Work to be completed → Output each line of the data below exactly, omitting any image.

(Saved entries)

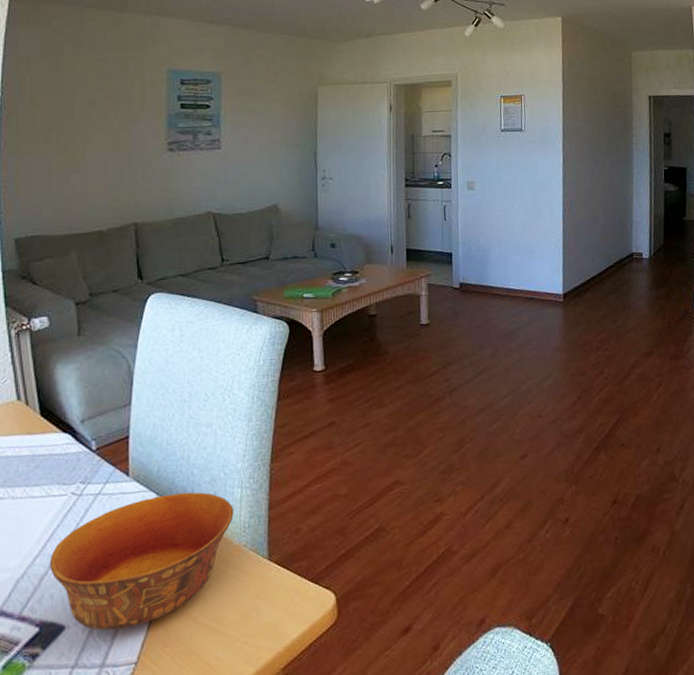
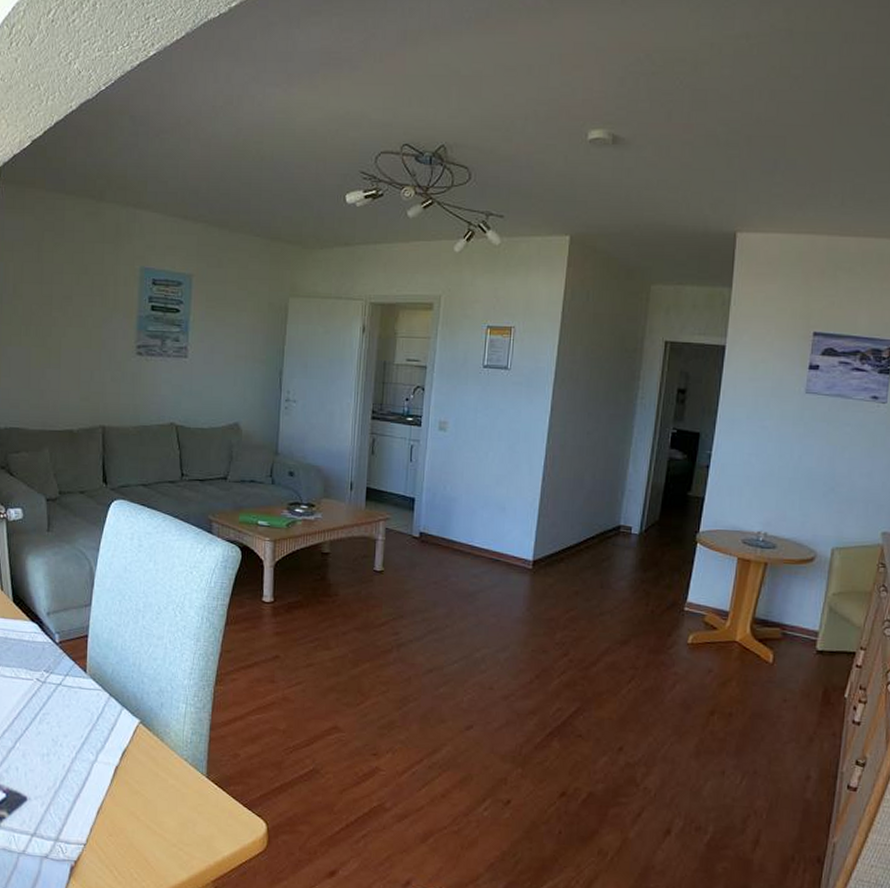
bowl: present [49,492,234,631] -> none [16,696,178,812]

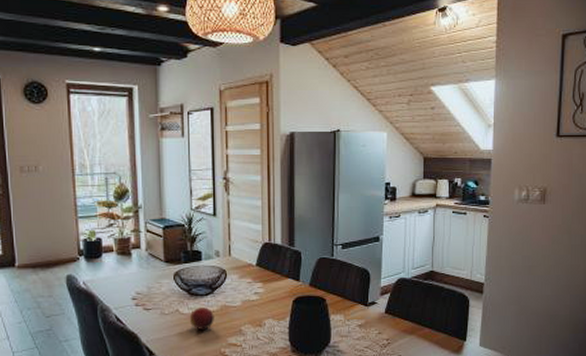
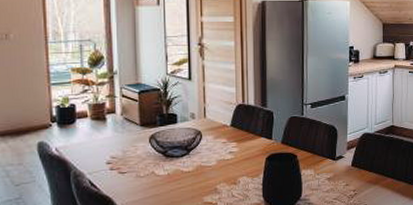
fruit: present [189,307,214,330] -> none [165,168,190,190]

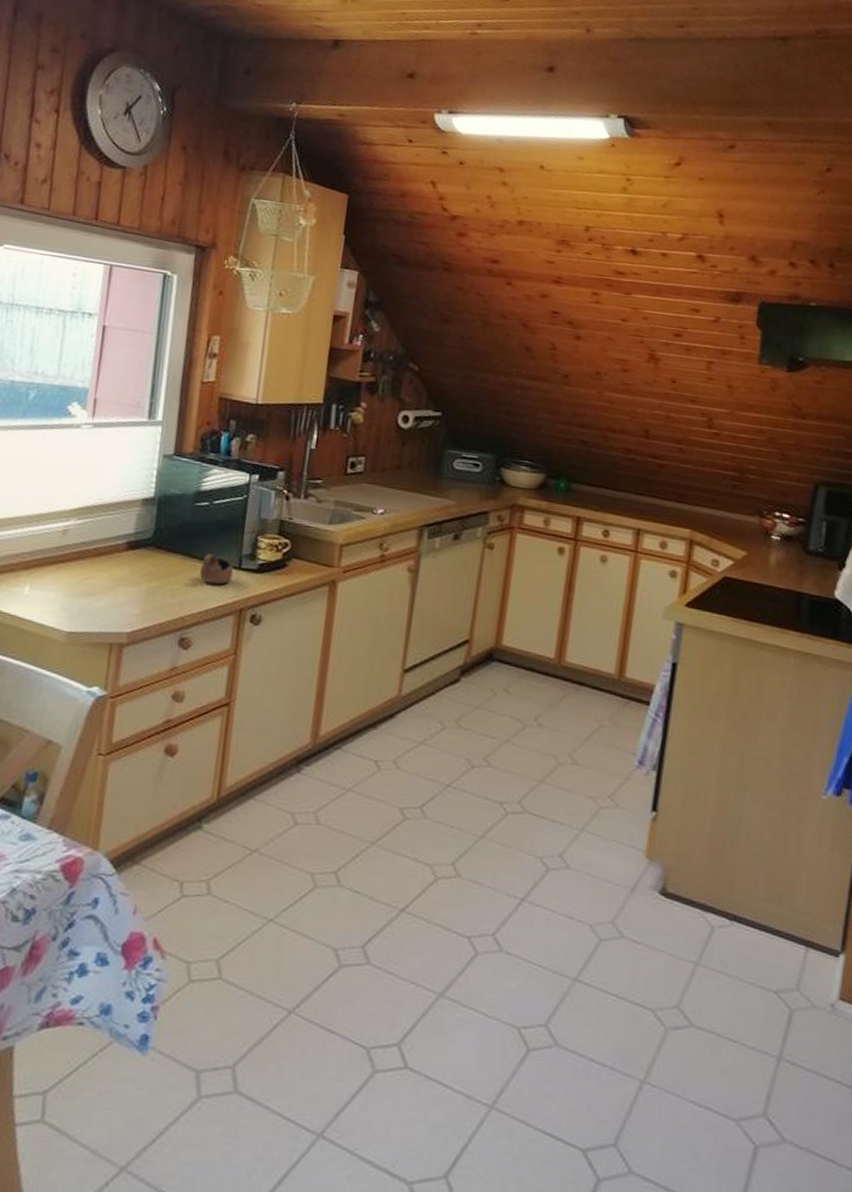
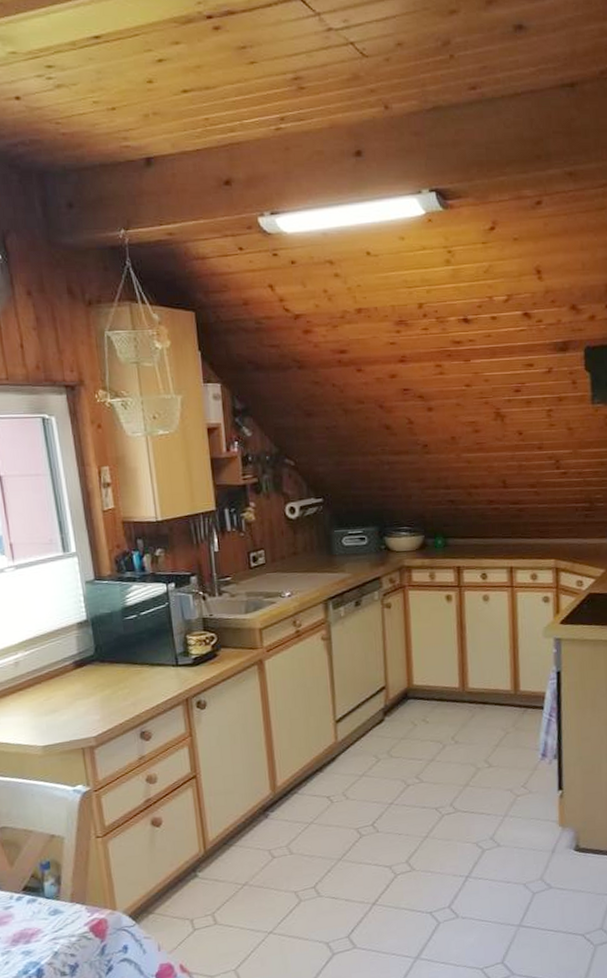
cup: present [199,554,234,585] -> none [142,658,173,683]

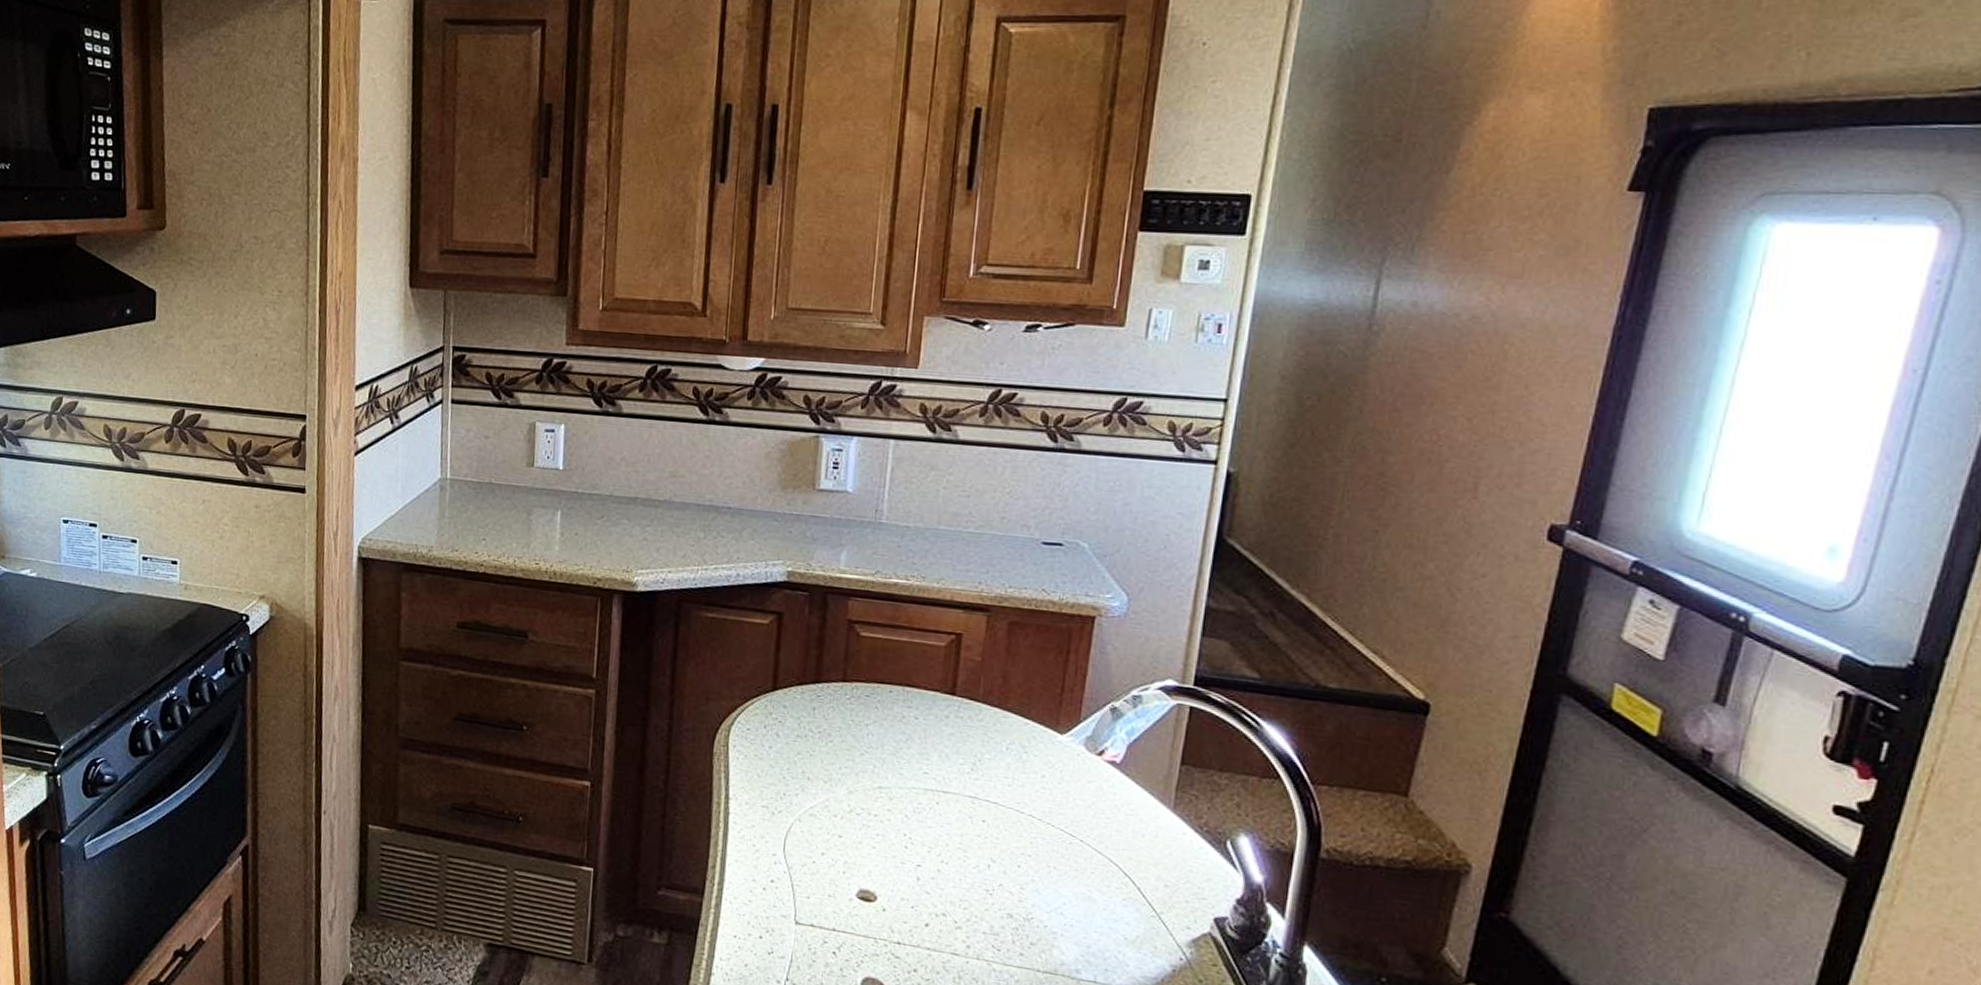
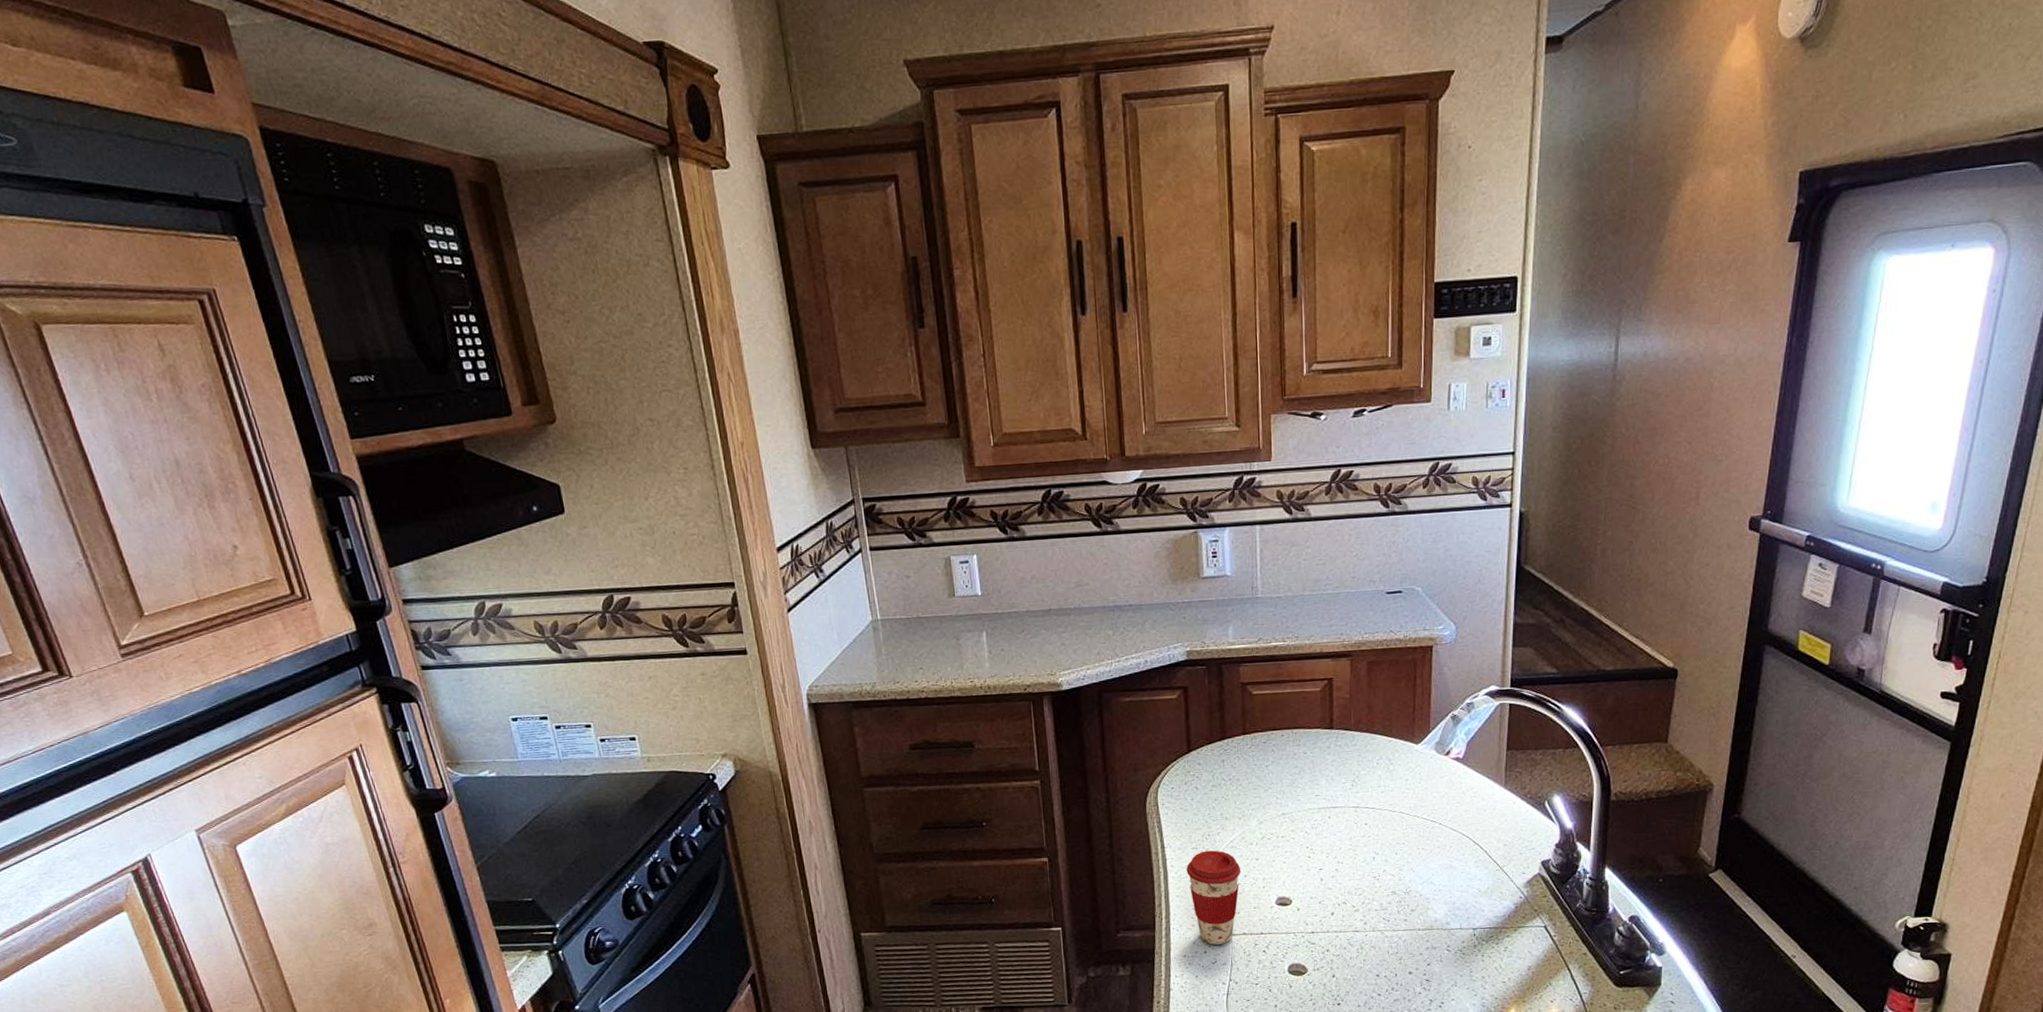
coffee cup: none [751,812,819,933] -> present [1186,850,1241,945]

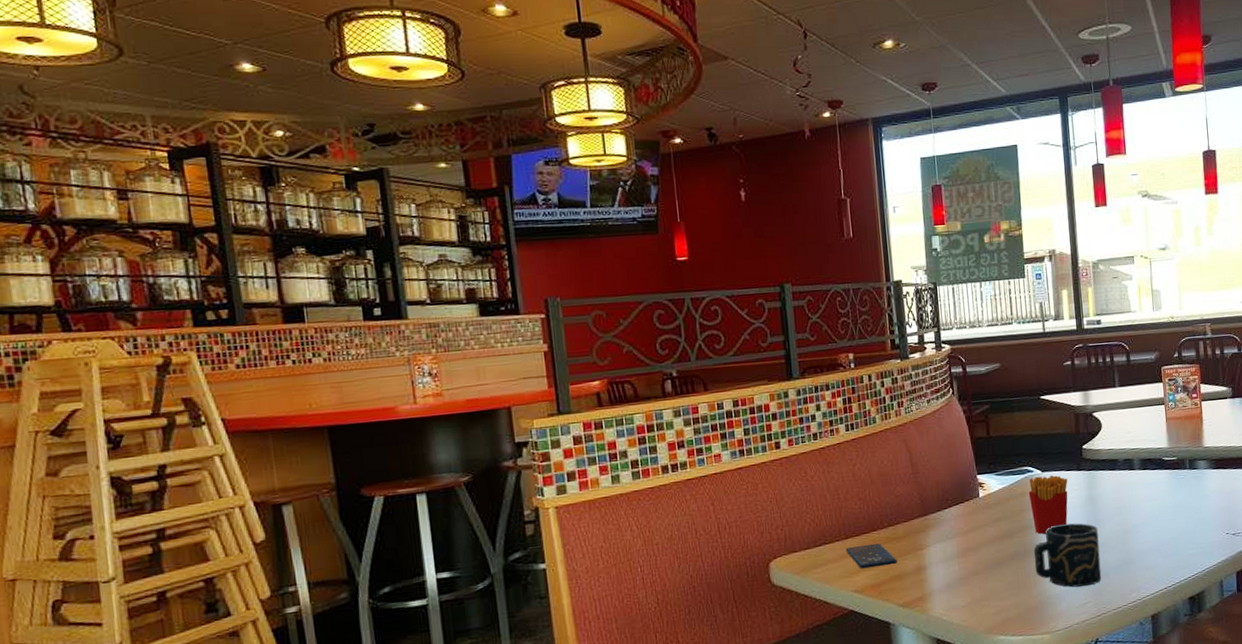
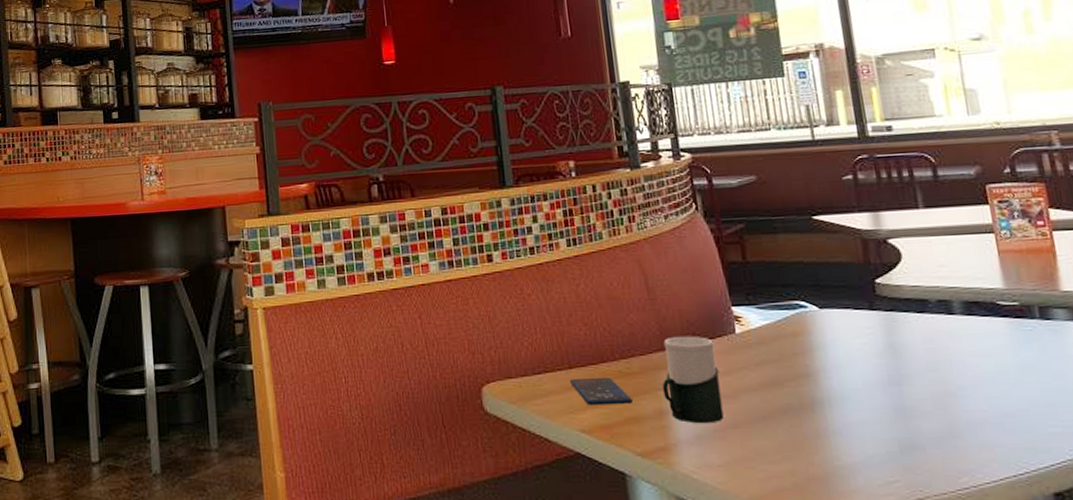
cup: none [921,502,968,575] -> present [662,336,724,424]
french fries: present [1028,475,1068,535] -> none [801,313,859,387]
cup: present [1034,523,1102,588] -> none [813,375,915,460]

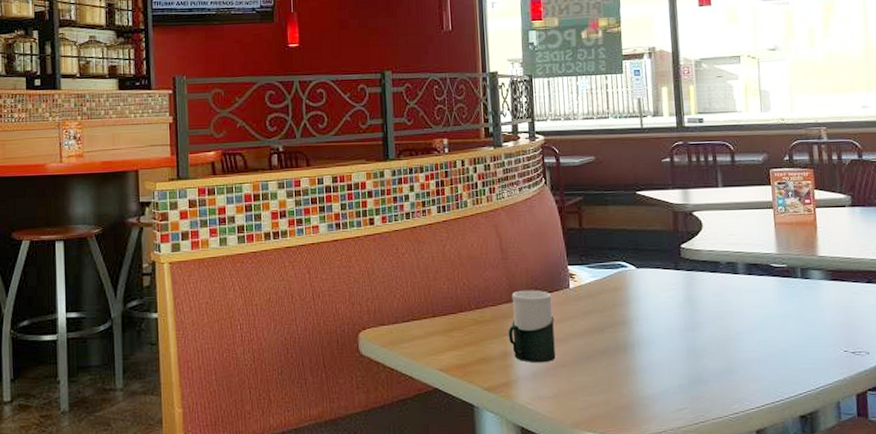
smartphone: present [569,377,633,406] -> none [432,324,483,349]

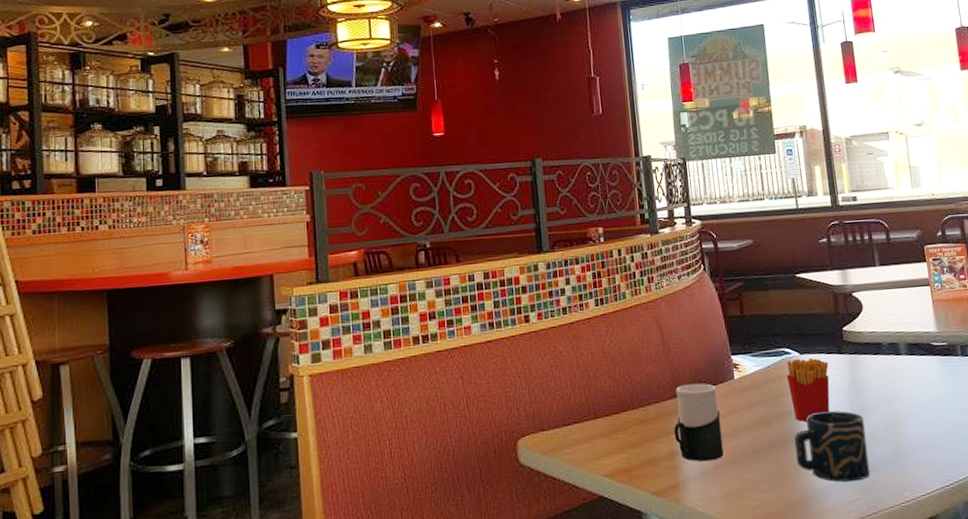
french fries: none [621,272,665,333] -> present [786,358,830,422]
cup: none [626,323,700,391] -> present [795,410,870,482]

Answer below →
bowl: present [49,492,234,631] -> none [16,696,178,812]

fruit: present [189,307,214,330] -> none [165,168,190,190]

cup: present [199,554,234,585] -> none [142,658,173,683]

coffee cup: none [751,812,819,933] -> present [1186,850,1241,945]

cup: none [921,502,968,575] -> present [662,336,724,424]
french fries: present [1028,475,1068,535] -> none [801,313,859,387]
cup: present [1034,523,1102,588] -> none [813,375,915,460]

smartphone: present [569,377,633,406] -> none [432,324,483,349]

french fries: none [621,272,665,333] -> present [786,358,830,422]
cup: none [626,323,700,391] -> present [795,410,870,482]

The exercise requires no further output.